The trend in designing printed circuit boards (PCB) towards smaller features at very high densities is necessary to serve the fast-growing demand for high-tech customer products. This includes new laser processing capabilities, including laser micro drilling. PCB drilling machines are a modern generation of drilling machines that use a high-power picosecond laser to allow the higher output of blind holes in PCBs.
Laser micromachining today holds an indispensable part in the medical sector. Lasers are used in the manufacturing and processing of medical equipment. Medical laser micro-drilling services are much sought after for manufacturing components such as dental, orthopedic, cardiovascular implants, hearing aid mechanisms, etc.
Laser micromachining involves laser micro drilling, laser welding, laser cutting, and laser system integration. It is the most efficient manufacturing technology and is rapidly gaining popularity. In any industry, whether military, medical, aerospace engineering, automotive, space propulsion, or high-tech manufacturing, laser micromachining has immense benefits.
Laser micro-drilling, rather than using sharpened metals, has become increasingly common in the manufacturing world. This is because by using lasers, you can achieve consistent results when dealing with difficult designs or requiring small holes to be made in substrates. Depending on the type of laser used, holes as small as 10 micrometers can be created.
For the shaping of extremely porous structures, the femtosecond laser has established itself as a unique instrument. A femtosecond laser micromachining system can be used for the ultimate in ultrafast machining. Laser micromachining can be used to weld, cut, drill, and make other material modifications to achieve features on the single or double-digit micrometer level.
High speeds and high versatility are the main benefits of laser micromachining when it comes to drilling and making holes. Micro-drilling has two distinct laser processes as with cutting: fusion drilling with pulsed lasers and additional gas support - and vaporization-induced melt ejection, such as with q-switched solid-state lasers. By choosing the proper wavelength and power density of the laser beam, almost all solid materials such as metals, semiconductors, plastics, ceramics, diamonds, etc. can be laser-drilled.
Laser cutting is applied to different materials and components where reliable, quick, and force-free processing is needed for complex contours. In this technique, lasers create narrow kerfs and achieve high precision cuts. This approach demonstrates no distortion, and in many situations, post-processing is not required since only a limited amount of heat input is subjected to the material and mostly are dross-free.

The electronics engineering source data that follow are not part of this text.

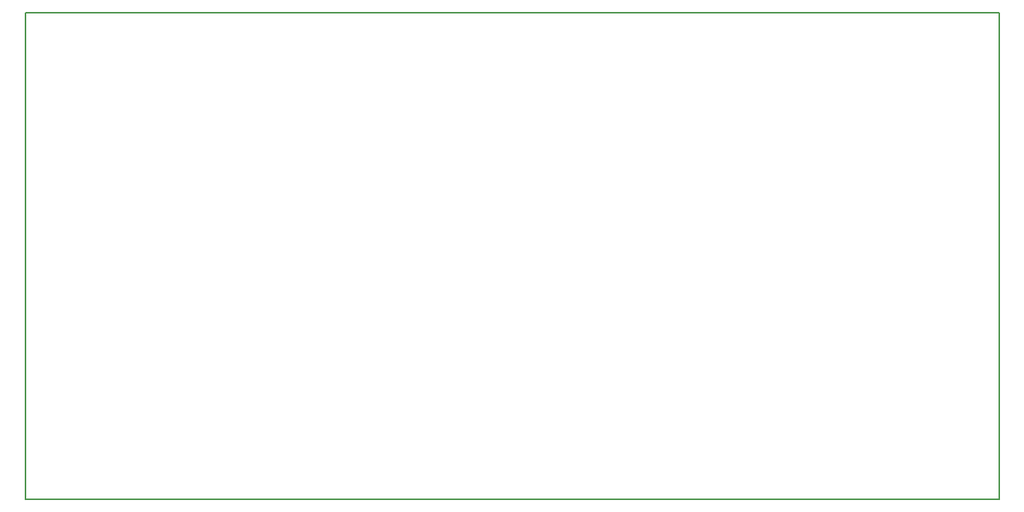
<source format=gbr>
%TF.GenerationSoftware,KiCad,Pcbnew,(6.0.9-0)*%
%TF.CreationDate,2023-03-02T20:06:06+01:00*%
%TF.ProjectId,Dolgoza,446f6c67-6f7a-4612-9e6b-696361645f70,rev?*%
%TF.SameCoordinates,Original*%
%TF.FileFunction,Profile,NP*%
%FSLAX46Y46*%
G04 Gerber Fmt 4.6, Leading zero omitted, Abs format (unit mm)*
G04 Created by KiCad (PCBNEW (6.0.9-0)) date 2023-03-02 20:06:06*
%MOMM*%
%LPD*%
G01*
G04 APERTURE LIST*
%TA.AperFunction,Profile*%
%ADD10C,0.200000*%
%TD*%
G04 APERTURE END LIST*
D10*
X178000000Y-107000000D02*
X68000000Y-107000000D01*
X68000000Y-107000000D02*
X68000000Y-52000000D01*
X68000000Y-52000000D02*
X178000000Y-52000000D01*
X178000000Y-52000000D02*
X178000000Y-107000000D01*
M02*

</source>
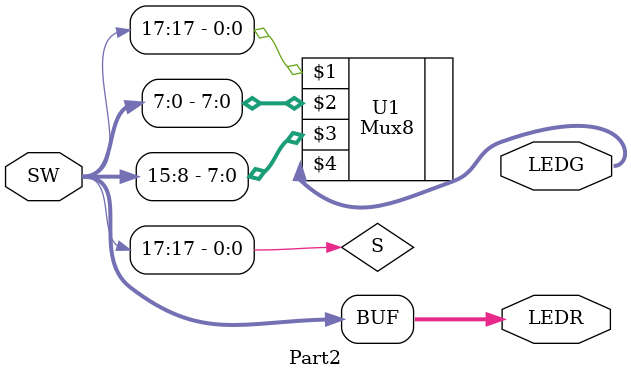
<source format=v>

module Part2( SW, LEDR, LEDG ); 
input  [17:0] SW;    // toggle switches 
output [17:0] LEDR;  // red LEDs 
output [7:0]  LEDG;  // green LEDs 
wire S;              // the select line
assign S = SW[17];   // clarify what SW[17] does 
assign LEDR = SW; // show switch settings
// instance of the 8-bit wide mux: 
Mux8 U1( S, SW[7:0], SW[15:8], LEDG[7:0] );
endmodule
</source>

The ablation method is fundamental for laser micromachining. Conventional pulsed-laser machining processes dissociate matter at atomic and molecular levels by application of laser radiation. The absorbed laser energy is passed to the material's atomic and molecular lattice, which induces ablatement of the substance. Simultaneously, this energy is ultimately transformed into heat that disperses out of the laser spot volume beyond the laser pulse duration.
The laser micromachining of small parts accurately and repeatability on thinner sheet metals requires a precise system. Otherwise, you're just using a sledgehammer to crack nuts and losing money in the process. The use of a high-power laser on thin metals will cause all sorts of problems that could be prevented by a less powered machine. A high-power laser, for example, is required to cut thick metal, not thin ones, so it can become unstable by under performing it.
The femtosecond laser has proven to be a unique tool for shaping highly porous materials. A femtosecond laser micromachining system can be utilized for ultrafast machining. Likewise, laser micromachining can be utilized to cut, drill, weld, and make other material enhancements to achieve single or double-digit micrometer level features.